- Records from a data source -
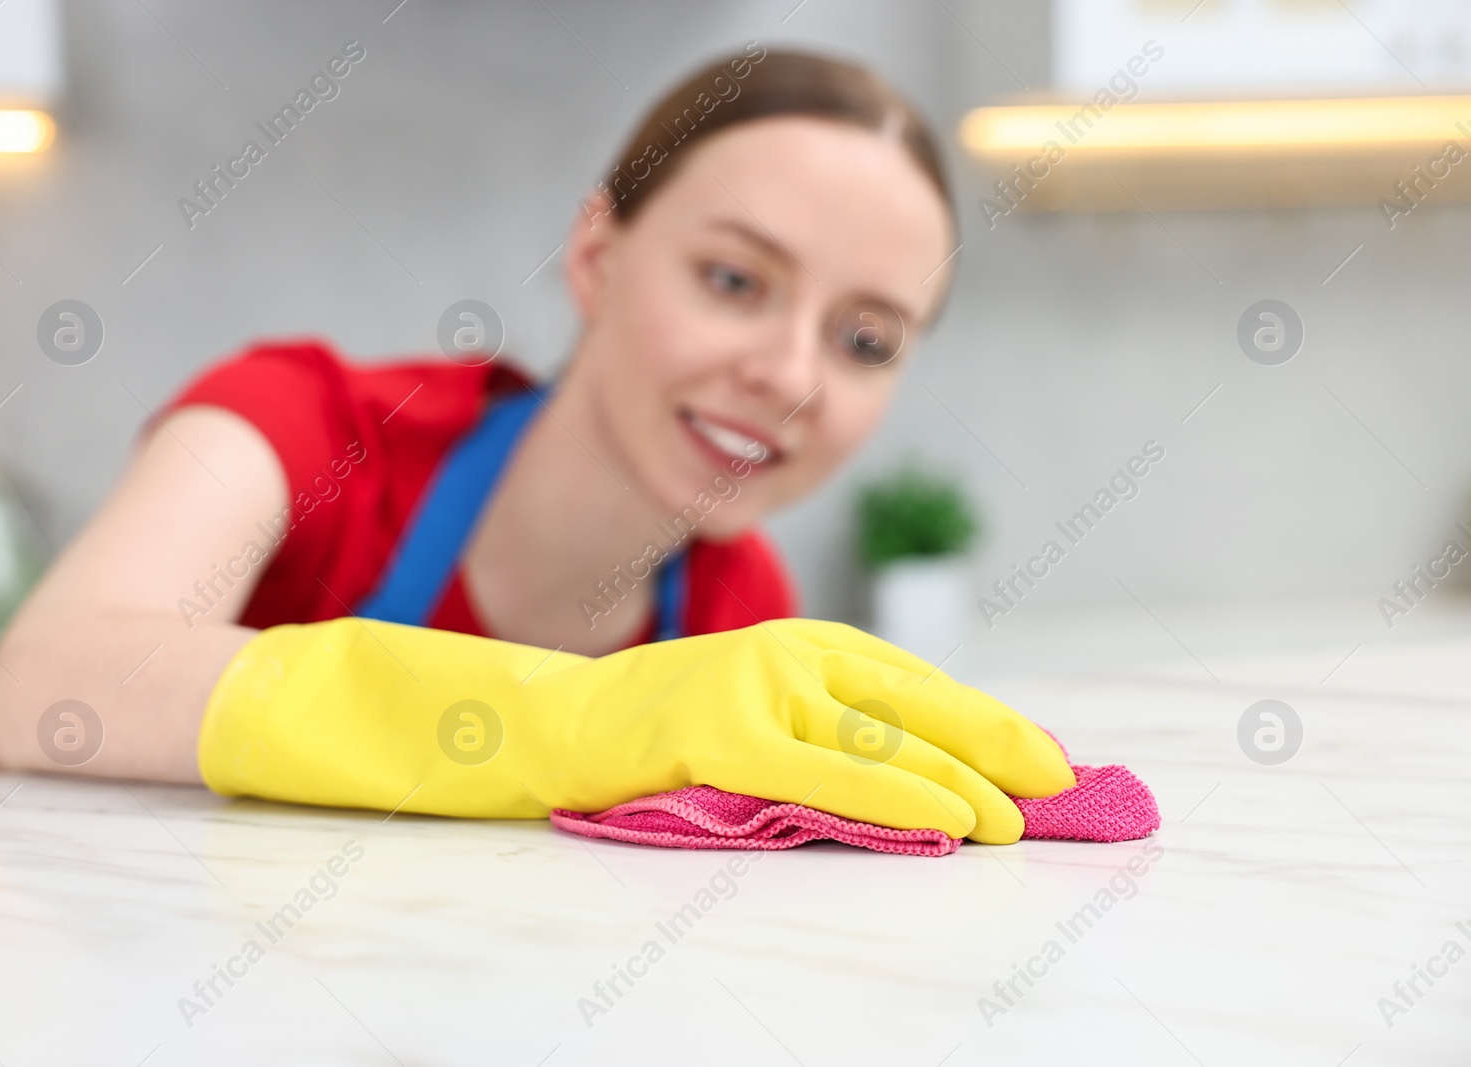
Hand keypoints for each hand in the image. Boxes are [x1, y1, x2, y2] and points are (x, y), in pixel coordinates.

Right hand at [199, 617, 1073, 842]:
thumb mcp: (742, 723)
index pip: (913, 683)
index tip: (1050, 761)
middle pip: (913, 700)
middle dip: (996, 745)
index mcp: (795, 649)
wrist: (530, 727)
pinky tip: (937, 821)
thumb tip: (912, 774)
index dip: (985, 720)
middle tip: (1068, 787)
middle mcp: (780, 655)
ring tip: (1022, 817)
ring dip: (956, 777)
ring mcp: (745, 687)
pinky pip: (817, 769)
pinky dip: (884, 793)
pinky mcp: (711, 730)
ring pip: (876, 733)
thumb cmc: (643, 738)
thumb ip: (814, 733)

- THE TASK -
Retype, exactly as shown, the lines from the one with "pinky pip: (817, 769)" through the end of the records.

- OUTPUT OF THE TASK -
pinky pip: (817, 769)
pinky dip: (884, 793)
pinky mcp: (711, 730)
ring pip: (876, 733)
thumb cmc: (643, 738)
thumb ip: (814, 733)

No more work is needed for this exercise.